We understand the importance of ensuring that our data protection measures are up-to-date and in line with industry standards. That's why we've taken the extra step of getting an independent audit report from a registered auditor to confirm our technical and organizational measures are sufficient.
However, if there's ever a need for further confirmation, our Partner is welcome to review any third-party certifications, audits or reports that we provide. But if even that's not enough, Glamiti is happy to open its doors and allow for a personal inspection of our premises and operations.
Just remember to give us reasonable notice, conduct the audit during regular business hours, have your auditors sign a confidentiality agreement, and be prepared to bear the cost. With these simple steps, together, we can uncover the truth and continue to provide a safe and secure data protection experience.

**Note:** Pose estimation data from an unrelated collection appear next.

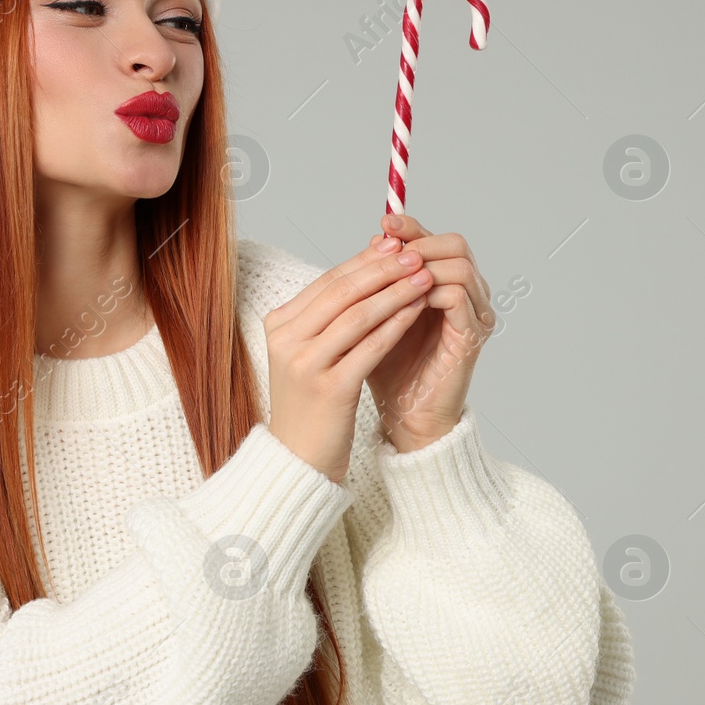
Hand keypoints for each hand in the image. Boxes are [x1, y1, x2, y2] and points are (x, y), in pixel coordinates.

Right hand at [263, 238, 434, 482]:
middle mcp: (287, 341)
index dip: (364, 260)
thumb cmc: (312, 404)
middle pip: (342, 291)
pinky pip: (371, 346)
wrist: (298, 459)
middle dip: (383, 268)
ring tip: (424, 275)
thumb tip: (368, 266)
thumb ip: (332, 314)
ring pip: (359, 315)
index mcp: (279, 325)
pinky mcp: (330, 388)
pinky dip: (397, 323)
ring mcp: (306, 365)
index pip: (328, 282)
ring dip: (396, 291)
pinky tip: (419, 309)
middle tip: (415, 252)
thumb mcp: (311, 353)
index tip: (394, 244)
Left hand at [366, 213, 494, 451]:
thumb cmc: (388, 367)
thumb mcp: (377, 314)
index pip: (437, 240)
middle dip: (420, 241)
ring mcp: (475, 315)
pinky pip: (456, 297)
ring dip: (423, 264)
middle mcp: (469, 296)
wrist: (403, 415)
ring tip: (392, 273)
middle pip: (456, 244)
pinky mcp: (472, 335)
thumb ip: (381, 279)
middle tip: (389, 247)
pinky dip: (428, 291)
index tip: (383, 224)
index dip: (412, 227)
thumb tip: (376, 237)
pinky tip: (402, 299)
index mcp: (447, 286)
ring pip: (459, 265)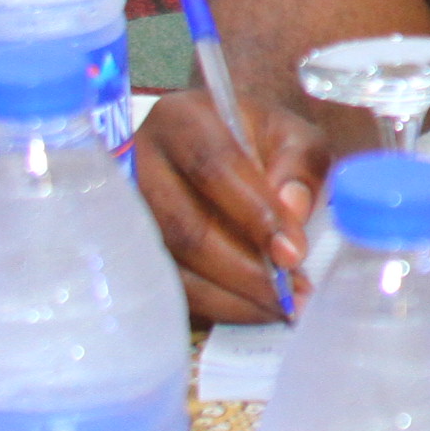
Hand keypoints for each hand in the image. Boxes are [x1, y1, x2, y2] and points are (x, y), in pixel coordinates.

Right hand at [135, 89, 327, 323]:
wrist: (223, 140)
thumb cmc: (260, 138)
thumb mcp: (293, 134)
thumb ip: (302, 165)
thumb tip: (292, 212)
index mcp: (181, 121)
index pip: (213, 168)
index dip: (254, 214)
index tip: (293, 253)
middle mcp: (139, 162)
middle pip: (184, 227)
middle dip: (244, 270)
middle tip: (292, 293)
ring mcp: (127, 209)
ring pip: (171, 265)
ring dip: (231, 296)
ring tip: (282, 307)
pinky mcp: (131, 246)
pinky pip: (168, 285)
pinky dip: (215, 305)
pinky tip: (253, 309)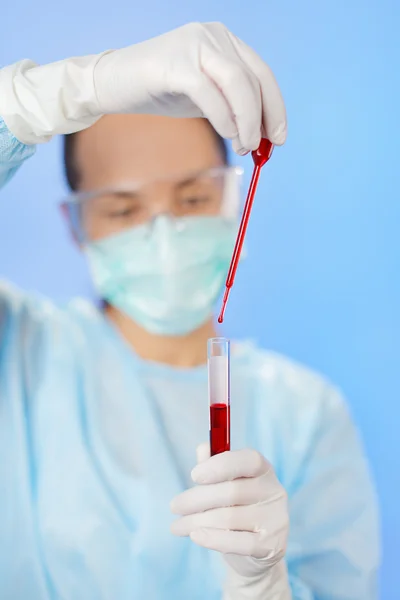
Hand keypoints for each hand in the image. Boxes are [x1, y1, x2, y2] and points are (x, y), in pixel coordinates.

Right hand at [0, 22, 285, 152]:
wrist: (112, 83)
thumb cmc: (159, 91)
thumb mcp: (204, 99)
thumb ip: (230, 110)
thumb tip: (260, 137)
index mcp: (224, 41)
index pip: (261, 74)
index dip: (274, 108)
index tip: (278, 138)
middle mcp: (214, 35)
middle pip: (252, 80)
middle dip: (260, 120)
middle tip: (257, 149)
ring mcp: (195, 44)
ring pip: (237, 84)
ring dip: (246, 122)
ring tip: (243, 146)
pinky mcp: (176, 61)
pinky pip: (210, 93)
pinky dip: (223, 118)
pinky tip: (226, 134)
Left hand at [171, 445, 290, 598]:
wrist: (252, 550)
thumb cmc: (235, 508)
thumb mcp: (224, 484)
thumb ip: (214, 464)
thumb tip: (203, 449)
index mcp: (263, 470)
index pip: (249, 460)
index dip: (221, 465)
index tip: (194, 475)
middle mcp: (275, 492)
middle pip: (233, 491)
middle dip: (197, 499)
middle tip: (174, 506)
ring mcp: (276, 520)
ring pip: (230, 518)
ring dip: (196, 522)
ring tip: (177, 526)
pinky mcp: (271, 546)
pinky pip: (238, 543)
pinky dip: (213, 539)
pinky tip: (195, 536)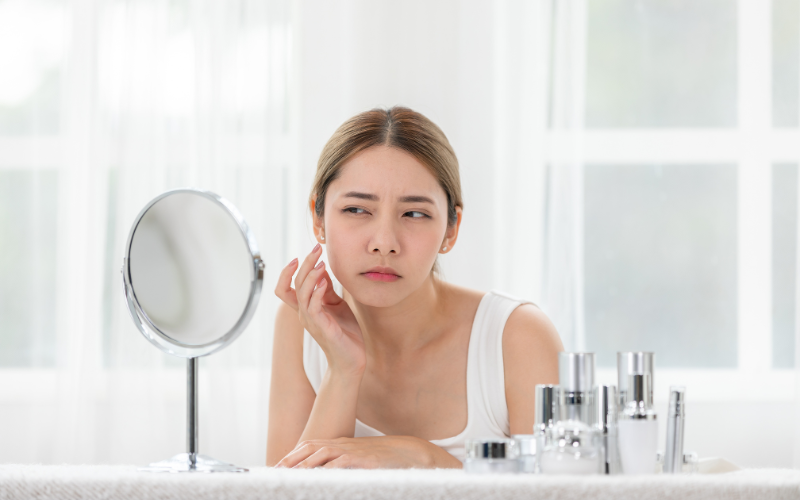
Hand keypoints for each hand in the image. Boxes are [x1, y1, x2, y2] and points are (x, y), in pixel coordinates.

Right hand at [275, 244, 365, 375]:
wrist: (352, 360)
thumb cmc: (344, 332)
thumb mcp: (336, 304)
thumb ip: (327, 289)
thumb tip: (322, 269)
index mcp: (305, 308)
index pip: (284, 289)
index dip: (286, 272)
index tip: (299, 256)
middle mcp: (304, 314)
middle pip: (293, 285)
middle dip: (304, 264)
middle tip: (316, 249)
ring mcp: (311, 321)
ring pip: (301, 294)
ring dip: (310, 276)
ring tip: (321, 264)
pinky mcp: (323, 328)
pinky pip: (313, 307)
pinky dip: (317, 292)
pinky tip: (325, 282)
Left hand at [276, 436, 459, 468]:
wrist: (408, 452)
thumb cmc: (381, 458)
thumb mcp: (356, 458)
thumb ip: (339, 463)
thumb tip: (322, 473)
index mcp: (338, 443)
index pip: (308, 446)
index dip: (291, 456)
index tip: (276, 467)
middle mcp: (341, 444)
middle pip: (309, 449)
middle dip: (290, 461)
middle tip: (275, 473)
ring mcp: (352, 451)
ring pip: (321, 455)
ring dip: (303, 465)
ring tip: (289, 476)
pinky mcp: (363, 459)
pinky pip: (340, 464)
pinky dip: (327, 470)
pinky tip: (317, 478)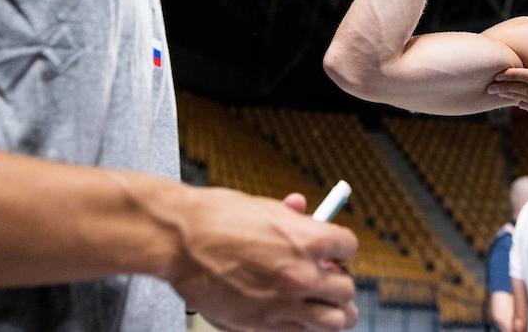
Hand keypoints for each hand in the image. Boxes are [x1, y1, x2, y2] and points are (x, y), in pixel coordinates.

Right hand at [169, 187, 358, 331]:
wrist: (178, 240)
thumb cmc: (216, 217)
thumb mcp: (263, 208)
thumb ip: (291, 219)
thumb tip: (306, 215)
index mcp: (308, 239)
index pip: (349, 248)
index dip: (341, 249)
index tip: (333, 252)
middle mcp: (302, 274)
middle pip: (346, 289)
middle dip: (339, 283)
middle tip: (328, 279)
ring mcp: (283, 303)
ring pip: (333, 321)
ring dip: (332, 312)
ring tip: (325, 305)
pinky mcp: (261, 325)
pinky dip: (303, 326)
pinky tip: (293, 313)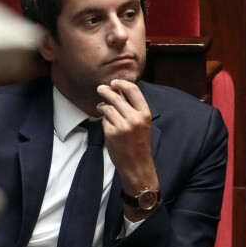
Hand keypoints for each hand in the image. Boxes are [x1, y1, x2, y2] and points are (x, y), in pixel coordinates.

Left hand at [97, 79, 159, 219]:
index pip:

Purging or retrieval of information

With the conclusion of our agreement or completion of the Glamiti Services, you have a window of thirty days to retrieve your Partner Client Data through our convenient export function. After this period, we reserve the right to erase this information.
However, we understand the importance of compliance with laws and regulations, and in such cases, may keep some Personal Data even after the termination of our partnership. The length of time will depend on the requirement of the applicable law.

Cap on responsibility

At Glamiti, we take responsibility for our actions seriously. However, it's important to note that our total accountability for any damages caused in connection with this Data Protection Addendum cannot exceed the maximum amount of liability outlined in our agreement with you. Rest assured, in case of any incidents causing personal harm or death, our liability will not be restricted by this agreement or any applicable law.

Supplementary Attachment to the Standard Forms / Appendix 1 to the Model Clauses

  • The Completion of the Companion.
  • The Partner takes on the role of the Data Exporter. While Glamiti assumes the title of the Data Importer.
  • Uncovering the Data Processing: The third clause of this Data Protection Addendum outlines the kinds of individuals the data concerns, the types of data, sensitive information, and the processing activities carried out.

Supplement 2 to the Essential Agreements/ Appendix 2 to the Standard Contractual clauses

This supplementary section adds to the agreement and requires both parties' participation.
Details on Glamiti's protective measures in keeping with clauses 4(d) and 5(c) can be found within the attached legislation or documentation. For a brief overview, Glamiti will happily provide a written report on its security measures upon receiving a request from Partner.